Manually retry a specific DLQ entry.

Response:

{
  "entry_id": 12,
  "success": true,
  "status": "resolved",
  "attempts": 2,
  "next_retry_at": null
}

GET /admin/profiling_status/{task_id}

Check status of a profiling task.

Response:

{
  "task_id": "abc123",
  "status": "running",
  "progress": {
    "total": 5,
    "completed": 2,
    "current_model": "codellama:34b"
  },
  "estimated_completion": "2024-02-20T15:30:00Z"
}

GET /admin/vram

View real-time VRAM usage and model memory allocation.

Response:

{
  "total_gb": 23.8,
  "used_gb": 18.2,
  "free_gb": 5.6,
  "utilization_pct": 76.5,
  "gpus": [
    {
      "index": 0,
      "total_gb": 23.8,
      "used_gb": 18.2,
      "free_gb": 5.6
    }
  ],
  "loaded_models": [
    {
      "model_name": "llama3:70b",
      "vram_used_gb": 42.5,
      "loaded_at": "2024-02-20T10:15:00Z",
      "last_used": "2024-02-20T14:30:00Z"
    }
  ],
  "warnings": [
    "VRAM utilization above 75% threshold"
  ]
}

POST /admin/cache/invalidate

Invalidate cache entries.

Query params:

  • ?type=routing - Clear routing cache only
  • ?type=response - Clear response cache only
  • ?all=true - Clear all caches (default)

Response:

{
  "message": "Cache invalidated",
  "cleared": {
    "routing_entries": 45,
    "response_entries": 23
  }
}

GET /admin/explain

Explain routing decision for a given prompt.

Query params:

  • ?prompt=Your prompt here (required)
  • ?category=... - Override category detection

Response:

{
  "prompt": "Write a Python function for binary search",
  "detected_category": "coding",
  "complexity": 0.42,
  "selected_model": "codellama:34b",
  "scores": {
    "capability_score": 0.87,
    "benchmark_score": 0.81,
    "speed_score": 0.65,
    "final_score": 0.82
  },
  "alternatives_considered": [
    {"model": "llama3:70b", "score": 0.76, "rejected_reason": "Too slow"},
    {"model": "phi3:mini", "score": 0.45, "rejected_reason": "Below minimum size"}
  ]
}

Error Codes

HTTP Status Meaning Common Causes
200 Success -
400 Bad Request Invalid JSON, missing required fields
401 Unauthorized Invalid/missing admin API key
404 Not Found Endpoint doesn't exist
429 Too Many Requests Rate limit exceeded
500 Internal Server Error Backend failure, model load error
503 Service Unavailable Backend not connected, all models failed

Rate Limits

  • General endpoints: 60 requests/minute per IP (configurable)
  • Admin endpoints: 10 requests/minute per IP (configurable)
  • Chat completions: Also limited by backend provider rate limits

Rate limit exceeded responses include Retry-After header with seconds to wait.

CORS

CORS is disabled by default.
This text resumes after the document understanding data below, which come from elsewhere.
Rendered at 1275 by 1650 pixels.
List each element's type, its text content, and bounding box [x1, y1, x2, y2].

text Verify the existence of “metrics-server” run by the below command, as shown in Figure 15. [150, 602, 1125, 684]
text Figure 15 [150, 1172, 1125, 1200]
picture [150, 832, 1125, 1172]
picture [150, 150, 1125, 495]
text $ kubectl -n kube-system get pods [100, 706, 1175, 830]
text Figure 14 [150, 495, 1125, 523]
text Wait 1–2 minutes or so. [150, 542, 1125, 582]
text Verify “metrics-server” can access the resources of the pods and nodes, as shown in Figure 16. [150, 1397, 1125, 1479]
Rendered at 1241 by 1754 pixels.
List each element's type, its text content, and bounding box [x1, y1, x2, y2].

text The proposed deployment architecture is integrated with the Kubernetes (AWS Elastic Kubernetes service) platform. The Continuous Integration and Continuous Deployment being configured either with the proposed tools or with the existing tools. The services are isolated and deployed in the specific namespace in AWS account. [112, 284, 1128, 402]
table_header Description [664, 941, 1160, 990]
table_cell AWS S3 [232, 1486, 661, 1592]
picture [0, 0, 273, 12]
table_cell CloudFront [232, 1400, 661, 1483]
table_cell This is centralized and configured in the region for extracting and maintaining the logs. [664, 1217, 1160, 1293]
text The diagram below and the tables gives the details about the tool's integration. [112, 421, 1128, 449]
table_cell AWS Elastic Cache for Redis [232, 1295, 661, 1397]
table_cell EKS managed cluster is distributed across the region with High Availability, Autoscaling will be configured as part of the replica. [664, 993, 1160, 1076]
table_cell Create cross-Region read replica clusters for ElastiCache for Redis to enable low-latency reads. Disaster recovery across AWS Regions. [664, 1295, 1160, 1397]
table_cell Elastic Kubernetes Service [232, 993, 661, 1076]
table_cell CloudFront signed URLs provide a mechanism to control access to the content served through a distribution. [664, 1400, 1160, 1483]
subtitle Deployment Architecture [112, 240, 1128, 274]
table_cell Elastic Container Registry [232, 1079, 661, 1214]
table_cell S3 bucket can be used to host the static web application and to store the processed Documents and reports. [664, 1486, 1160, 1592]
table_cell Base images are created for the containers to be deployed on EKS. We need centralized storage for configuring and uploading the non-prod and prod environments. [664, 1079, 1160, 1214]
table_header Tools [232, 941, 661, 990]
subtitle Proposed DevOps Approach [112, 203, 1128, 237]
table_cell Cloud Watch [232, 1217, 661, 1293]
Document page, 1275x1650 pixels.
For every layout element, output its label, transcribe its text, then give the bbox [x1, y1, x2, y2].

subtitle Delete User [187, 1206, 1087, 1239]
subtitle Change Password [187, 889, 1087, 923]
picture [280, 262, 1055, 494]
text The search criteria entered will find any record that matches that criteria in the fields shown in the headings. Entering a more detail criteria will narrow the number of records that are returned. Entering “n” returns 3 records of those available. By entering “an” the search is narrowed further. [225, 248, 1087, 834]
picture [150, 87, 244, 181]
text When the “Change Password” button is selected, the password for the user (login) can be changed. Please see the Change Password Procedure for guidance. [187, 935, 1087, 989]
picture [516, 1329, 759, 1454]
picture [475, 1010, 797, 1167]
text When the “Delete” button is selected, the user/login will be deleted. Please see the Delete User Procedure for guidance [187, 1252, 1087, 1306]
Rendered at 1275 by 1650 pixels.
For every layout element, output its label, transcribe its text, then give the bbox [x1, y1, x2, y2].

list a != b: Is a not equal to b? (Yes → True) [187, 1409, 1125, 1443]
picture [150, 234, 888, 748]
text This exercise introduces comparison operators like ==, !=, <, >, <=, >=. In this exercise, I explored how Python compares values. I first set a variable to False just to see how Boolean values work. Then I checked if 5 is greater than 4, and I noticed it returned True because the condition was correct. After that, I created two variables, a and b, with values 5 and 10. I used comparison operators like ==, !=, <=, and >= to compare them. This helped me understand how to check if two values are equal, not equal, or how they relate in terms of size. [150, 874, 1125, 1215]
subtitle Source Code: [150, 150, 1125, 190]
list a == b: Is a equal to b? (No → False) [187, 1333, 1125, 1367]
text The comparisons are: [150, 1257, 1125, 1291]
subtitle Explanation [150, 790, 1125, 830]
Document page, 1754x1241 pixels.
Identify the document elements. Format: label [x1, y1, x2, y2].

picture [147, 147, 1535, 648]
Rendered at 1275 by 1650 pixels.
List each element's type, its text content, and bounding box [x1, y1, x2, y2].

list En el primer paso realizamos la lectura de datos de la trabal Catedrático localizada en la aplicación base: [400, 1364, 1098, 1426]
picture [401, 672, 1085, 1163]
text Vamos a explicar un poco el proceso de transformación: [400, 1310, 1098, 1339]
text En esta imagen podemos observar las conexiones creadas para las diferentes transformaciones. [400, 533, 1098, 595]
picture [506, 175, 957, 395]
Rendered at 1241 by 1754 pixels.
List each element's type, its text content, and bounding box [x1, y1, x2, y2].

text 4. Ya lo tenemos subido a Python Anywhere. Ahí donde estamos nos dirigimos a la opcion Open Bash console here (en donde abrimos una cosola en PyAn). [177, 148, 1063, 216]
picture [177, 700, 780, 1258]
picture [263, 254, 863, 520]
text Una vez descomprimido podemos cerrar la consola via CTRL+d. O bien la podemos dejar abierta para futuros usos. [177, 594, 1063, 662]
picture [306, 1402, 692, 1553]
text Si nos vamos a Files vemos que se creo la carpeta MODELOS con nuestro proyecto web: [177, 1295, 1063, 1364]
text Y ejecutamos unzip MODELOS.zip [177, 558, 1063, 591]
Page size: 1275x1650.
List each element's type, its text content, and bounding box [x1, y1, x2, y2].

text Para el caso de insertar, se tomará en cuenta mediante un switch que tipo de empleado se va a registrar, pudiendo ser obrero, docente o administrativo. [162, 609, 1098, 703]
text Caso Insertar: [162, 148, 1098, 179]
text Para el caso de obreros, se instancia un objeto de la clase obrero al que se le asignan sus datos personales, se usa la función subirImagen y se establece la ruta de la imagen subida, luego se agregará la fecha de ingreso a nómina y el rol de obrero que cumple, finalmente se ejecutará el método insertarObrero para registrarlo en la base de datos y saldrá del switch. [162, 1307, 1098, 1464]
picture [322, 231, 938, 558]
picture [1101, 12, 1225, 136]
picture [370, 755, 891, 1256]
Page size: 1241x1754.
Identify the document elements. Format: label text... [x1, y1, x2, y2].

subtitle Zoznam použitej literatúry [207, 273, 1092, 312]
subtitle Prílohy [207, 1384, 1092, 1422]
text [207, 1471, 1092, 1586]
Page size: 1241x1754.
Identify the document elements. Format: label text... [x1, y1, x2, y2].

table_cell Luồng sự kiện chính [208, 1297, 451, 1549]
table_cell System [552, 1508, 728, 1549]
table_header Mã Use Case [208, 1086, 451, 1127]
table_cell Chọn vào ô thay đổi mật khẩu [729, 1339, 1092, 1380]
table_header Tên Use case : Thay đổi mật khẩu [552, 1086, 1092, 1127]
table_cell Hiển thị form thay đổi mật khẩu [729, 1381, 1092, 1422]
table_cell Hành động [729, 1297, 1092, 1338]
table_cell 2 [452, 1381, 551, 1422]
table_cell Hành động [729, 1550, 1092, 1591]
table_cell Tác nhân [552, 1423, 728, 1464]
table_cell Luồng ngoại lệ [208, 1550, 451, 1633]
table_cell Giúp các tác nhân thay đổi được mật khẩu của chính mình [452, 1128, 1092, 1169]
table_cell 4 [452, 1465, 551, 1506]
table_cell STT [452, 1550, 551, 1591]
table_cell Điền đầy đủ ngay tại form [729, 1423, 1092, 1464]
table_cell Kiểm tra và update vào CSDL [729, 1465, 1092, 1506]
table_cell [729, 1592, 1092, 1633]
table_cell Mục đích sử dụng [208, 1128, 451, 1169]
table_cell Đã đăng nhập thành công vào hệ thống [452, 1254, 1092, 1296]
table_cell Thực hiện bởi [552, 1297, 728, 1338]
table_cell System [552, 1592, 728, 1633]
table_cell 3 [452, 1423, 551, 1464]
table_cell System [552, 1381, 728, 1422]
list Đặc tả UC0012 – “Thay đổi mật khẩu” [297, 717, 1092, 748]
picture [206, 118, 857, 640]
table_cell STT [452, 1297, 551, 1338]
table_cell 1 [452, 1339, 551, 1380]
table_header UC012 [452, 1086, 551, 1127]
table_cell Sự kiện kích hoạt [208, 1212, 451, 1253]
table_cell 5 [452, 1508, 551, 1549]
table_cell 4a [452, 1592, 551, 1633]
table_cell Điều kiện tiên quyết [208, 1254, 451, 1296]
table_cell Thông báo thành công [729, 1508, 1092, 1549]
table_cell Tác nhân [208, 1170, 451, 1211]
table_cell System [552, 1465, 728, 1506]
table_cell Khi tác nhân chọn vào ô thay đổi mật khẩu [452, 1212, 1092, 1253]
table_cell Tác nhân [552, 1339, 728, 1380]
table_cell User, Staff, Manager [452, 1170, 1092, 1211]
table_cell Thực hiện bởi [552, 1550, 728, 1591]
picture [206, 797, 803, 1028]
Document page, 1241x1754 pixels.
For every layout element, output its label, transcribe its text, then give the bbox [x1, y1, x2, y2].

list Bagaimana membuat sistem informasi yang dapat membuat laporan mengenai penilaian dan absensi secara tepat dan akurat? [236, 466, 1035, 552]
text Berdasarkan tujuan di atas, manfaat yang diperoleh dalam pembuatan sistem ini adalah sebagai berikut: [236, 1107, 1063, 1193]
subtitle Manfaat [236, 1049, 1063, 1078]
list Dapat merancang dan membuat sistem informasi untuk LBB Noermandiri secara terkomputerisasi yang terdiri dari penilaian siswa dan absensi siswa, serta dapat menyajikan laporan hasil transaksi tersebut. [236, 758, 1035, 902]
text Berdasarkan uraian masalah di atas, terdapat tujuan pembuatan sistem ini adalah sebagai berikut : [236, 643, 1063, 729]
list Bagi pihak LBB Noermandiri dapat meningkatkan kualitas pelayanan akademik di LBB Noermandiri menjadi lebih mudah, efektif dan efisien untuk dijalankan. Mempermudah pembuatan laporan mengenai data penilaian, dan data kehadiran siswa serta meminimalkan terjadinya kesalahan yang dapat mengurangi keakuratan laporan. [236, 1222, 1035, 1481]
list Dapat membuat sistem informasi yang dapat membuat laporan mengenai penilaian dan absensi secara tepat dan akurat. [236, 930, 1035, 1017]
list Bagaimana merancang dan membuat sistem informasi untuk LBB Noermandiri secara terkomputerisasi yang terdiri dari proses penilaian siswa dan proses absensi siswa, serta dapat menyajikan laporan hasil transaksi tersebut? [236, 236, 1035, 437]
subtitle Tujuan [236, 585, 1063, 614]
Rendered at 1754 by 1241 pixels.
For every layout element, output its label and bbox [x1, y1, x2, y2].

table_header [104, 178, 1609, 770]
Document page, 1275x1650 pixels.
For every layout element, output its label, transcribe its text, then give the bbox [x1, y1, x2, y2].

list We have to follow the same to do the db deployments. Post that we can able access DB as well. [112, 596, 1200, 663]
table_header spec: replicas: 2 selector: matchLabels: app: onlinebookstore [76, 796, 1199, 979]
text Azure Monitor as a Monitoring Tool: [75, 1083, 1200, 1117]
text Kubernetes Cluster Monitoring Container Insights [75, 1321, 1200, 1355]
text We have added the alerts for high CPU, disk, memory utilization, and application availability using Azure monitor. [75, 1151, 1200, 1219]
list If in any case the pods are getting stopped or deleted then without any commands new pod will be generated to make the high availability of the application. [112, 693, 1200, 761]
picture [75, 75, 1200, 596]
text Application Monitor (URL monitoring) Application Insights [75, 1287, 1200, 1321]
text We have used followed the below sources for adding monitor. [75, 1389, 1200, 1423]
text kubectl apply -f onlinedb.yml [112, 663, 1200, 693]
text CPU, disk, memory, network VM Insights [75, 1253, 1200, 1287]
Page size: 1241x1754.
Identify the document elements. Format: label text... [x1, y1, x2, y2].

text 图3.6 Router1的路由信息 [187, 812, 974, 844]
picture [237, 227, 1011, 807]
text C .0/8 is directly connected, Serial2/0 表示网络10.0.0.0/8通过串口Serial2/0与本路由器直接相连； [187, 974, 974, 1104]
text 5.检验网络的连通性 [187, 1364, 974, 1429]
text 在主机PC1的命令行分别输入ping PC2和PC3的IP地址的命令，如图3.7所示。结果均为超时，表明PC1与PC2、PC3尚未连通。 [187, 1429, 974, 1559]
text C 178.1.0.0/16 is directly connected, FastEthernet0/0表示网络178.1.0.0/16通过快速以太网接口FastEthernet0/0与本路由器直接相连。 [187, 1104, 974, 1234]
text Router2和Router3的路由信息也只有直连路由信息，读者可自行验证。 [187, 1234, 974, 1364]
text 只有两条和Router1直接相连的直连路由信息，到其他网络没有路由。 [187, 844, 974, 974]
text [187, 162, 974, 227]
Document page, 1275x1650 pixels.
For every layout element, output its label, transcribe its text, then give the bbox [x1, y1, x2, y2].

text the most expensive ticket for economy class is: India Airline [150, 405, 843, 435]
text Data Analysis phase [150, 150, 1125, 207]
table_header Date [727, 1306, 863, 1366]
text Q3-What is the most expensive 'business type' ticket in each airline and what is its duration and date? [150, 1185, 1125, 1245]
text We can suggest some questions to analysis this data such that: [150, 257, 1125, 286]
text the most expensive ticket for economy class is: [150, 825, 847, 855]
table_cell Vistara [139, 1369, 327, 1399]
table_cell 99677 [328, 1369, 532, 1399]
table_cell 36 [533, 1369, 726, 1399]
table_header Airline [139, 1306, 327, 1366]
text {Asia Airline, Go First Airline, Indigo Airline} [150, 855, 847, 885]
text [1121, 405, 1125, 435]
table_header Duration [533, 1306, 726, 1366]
To enable for specific origins, set ROUTER_CORS_ALLOWED_ORIGINS in .env:

ROUTER_CORS_ALLOWED_ORIGINS=http://localhost:3000,https://myapp.example.com

Client Compatibility

SmarterRouter is compatible with any OpenAI client library that supports:

  • /v1/chat/completions endpoint
  • /v1/models endpoint
  • Optional: /v1/embeddings endpoint

Tested with:

  • OpenAI Python SDK
  • OpenWebUI (v0.2+)
  • Continue (VS Code extension)
  • Cursor IDE
  • SillyTavern
  • custom applications

Important: The router presents itself as a single model (smarterrouter/main) to simplify frontend integration. The actual model selection is transparent to the client.